DIRECTIONS FOR THIS TASK - Can you recast the text lines from every entry below as a single numbered list, skipping blank lines and leaving the pictures out?

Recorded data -

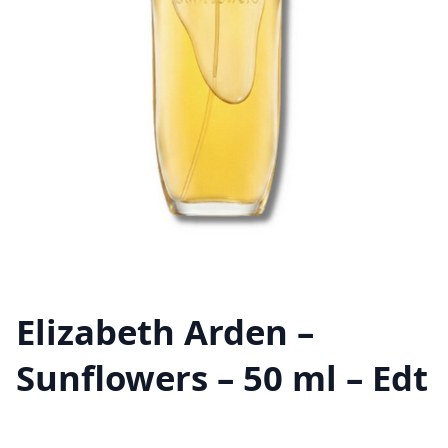
Elizabeth Arden –
Sunflowers – 50 ml – Edt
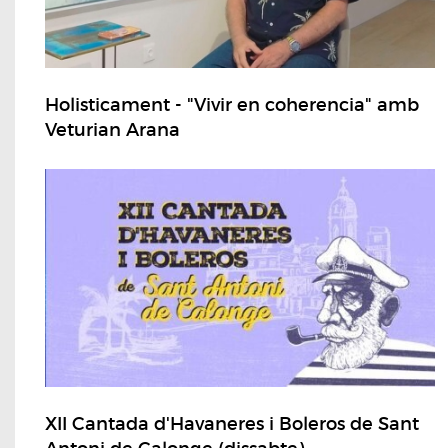
Holisticament - "Vivir en coherencia" amb
Veturian Arana
XII Cantada d'Havaneres i Boleros de Sant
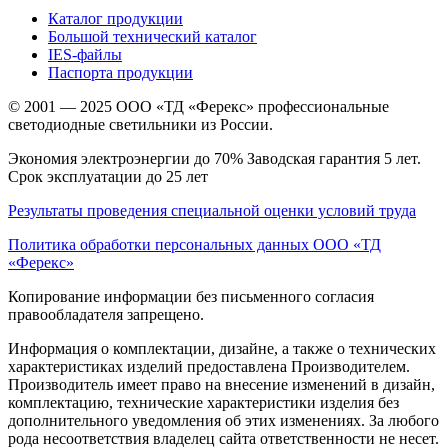
Каталог продукции
Большой технический каталог
IES-файлы
Паспорта продукции
© 2001 — 2025 ООО «ТД «Ферекс» профессиональные
светодиодные светильники из России.
Экономия электроэнергии до 70% Заводская гарантия 5 лет.
Срок эксплуатации до 25 лет
Результаты проведения специальной оценки условий труда
Политика обработки персональных данных ООО «ТД
«Ферекс»
Копирование информации без письменного согласия
правообладателя запрещено.
Информация о комплектации, дизайне, а также о технических
характеристиках изделий предоставлена Производителем.
Производитель имеет право на внесение изменений в дизайн,
комплектацию, технические характеристики изделия без
дополнительного уведомления об этих изменениях. За любого
рода несоответствия владелец сайта ответственности не несет.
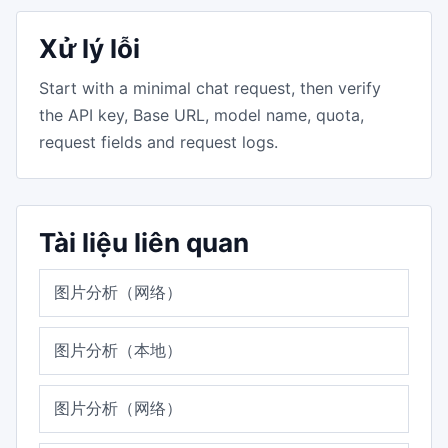
Xử lý lỗi
Start with a minimal chat request, then verify
the API key, Base URL, model name, quota,
request fields and request logs.
Tài liệu liên quan
图片分析（网络）
图片分析（本地）
图片分析（网络）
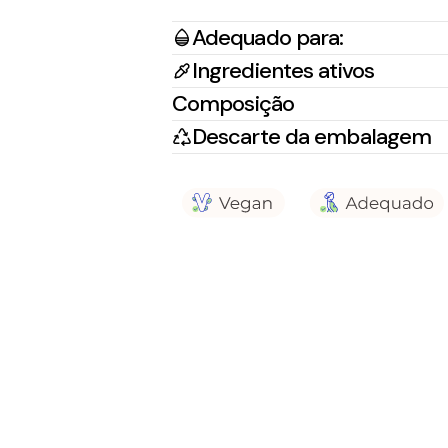
Adequado para:
Ingredientes ativos
Composição
Descarte da embalagem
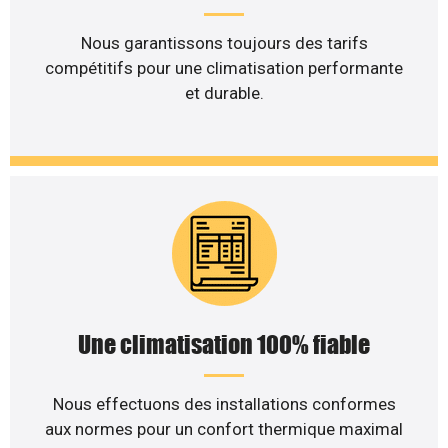
Nous garantissons toujours des tarifs
compétitifs pour une climatisation performante
et durable.
Une climatisation 100% fiable
Nous effectuons des installations conformes
aux normes pour un confort thermique maximal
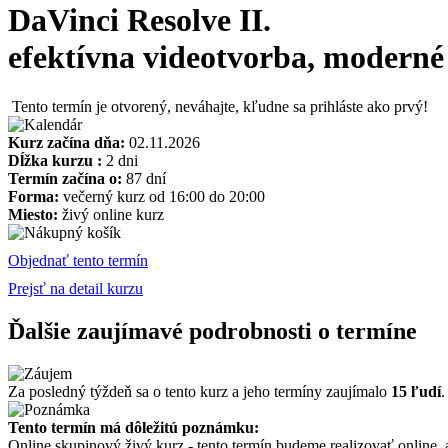
DaVinci Resolve II.
efektívna videotvorba, moderné e
Tento termín je otvorený, neváhajte, kľudne sa prihláste ako prvý!
Kurz začína dňa:
02.11.2026
Dĺžka kurzu :
2 dni
Termín začína o:
87 dní
Forma:
večerný kurz od 16:00 do 20:00
Miesto:
živý online kurz
Objednať tento termín
Prejsť na detail kurzu
Ďalšie zaujímavé podrobnosti o termíne
Za posledný týždeň sa o tento kurz a jeho termíny zaujímalo
15 ľudí
.
Tento termín má dôležitú poznámku:
Online skupinový živý kurz - tento termín budeme realizovať online,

RESULT -
1. Elizabeth Arden –
2. Sunflowers – 50 ml – Edt
3. Holisticament - "Vivir en coherencia" amb
4. Veturian Arana
5. XII Cantada d'Havaneres i Boleros de Sant
6. Каталог продукции
7. Большой технический каталог
8. IES-файлы
9. Паспорта продукции
10. © 2001 — 2025 ООО «ТД «Ферекс» профессиональные
11. светодиодные светильники из России.
12. Экономия электроэнергии до 70% Заводская гарантия 5 лет.
13. Срок эксплуатации до 25 лет
14. Результаты проведения специальной оценки условий труда
15. Политика обработки персональных данных ООО «ТД
16. «Ферекс»
17. Копирование информации без письменного согласия
18. правообладателя запрещено.
19. Информация о комплектации, дизайне, а также о технических
20. характеристиках изделий предоставлена Производителем.
21. Производитель имеет право на внесение изменений в дизайн,
22. комплектацию, технические характеристики изделия без
23. дополнительного уведомления об этих изменениях. За любого
24. рода несоответствия владелец сайта ответственности не несет.
25. Xử lý lỗi
26. Start with a minimal chat request, then verify
27. the API key, Base URL, model name, quota,
28. request fields and request logs.
29. Tài liệu liên quan
30. 图片分析（网络）
31. 图片分析（本地）
32. 图片分析（网络）
33. Adequado para:
34. Ingredientes ativos
35. Composição
36. Descarte da embalagem
37. Nous garantissons toujours des tarifs
38. compétitifs pour une climatisation performante
39. et durable.
40. Une climatisation 100% fiable
41. Nous effectuons des installations conformes
42. aux normes pour un confort thermique maximal
43. DaVinci Resolve II.
44. efektívna videotvorba, moderné e
45. Tento termín je otvorený, neváhajte, kľudne sa prihláste ako prvý!
46. Kurz začína dňa:
47. 02.11.2026
48. Dĺžka kurzu :
49. 2 dni
50. Termín začína o:
51. 87 dní
52. Forma:
53. večerný kurz od 16:00 do 20:00
54. Miesto:
55. živý online kurz
56. Objednať tento termín
57. Prejsť na detail kurzu
58. Ďalšie zaujímavé podrobnosti o termíne
59. Za posledný týždeň sa o tento kurz a jeho termíny zaujímalo
60. 15 ľudí
61. .
62. Tento termín má dôležitú poznámku:
63. Online skupinový živý kurz - tento termín budeme realizovať online,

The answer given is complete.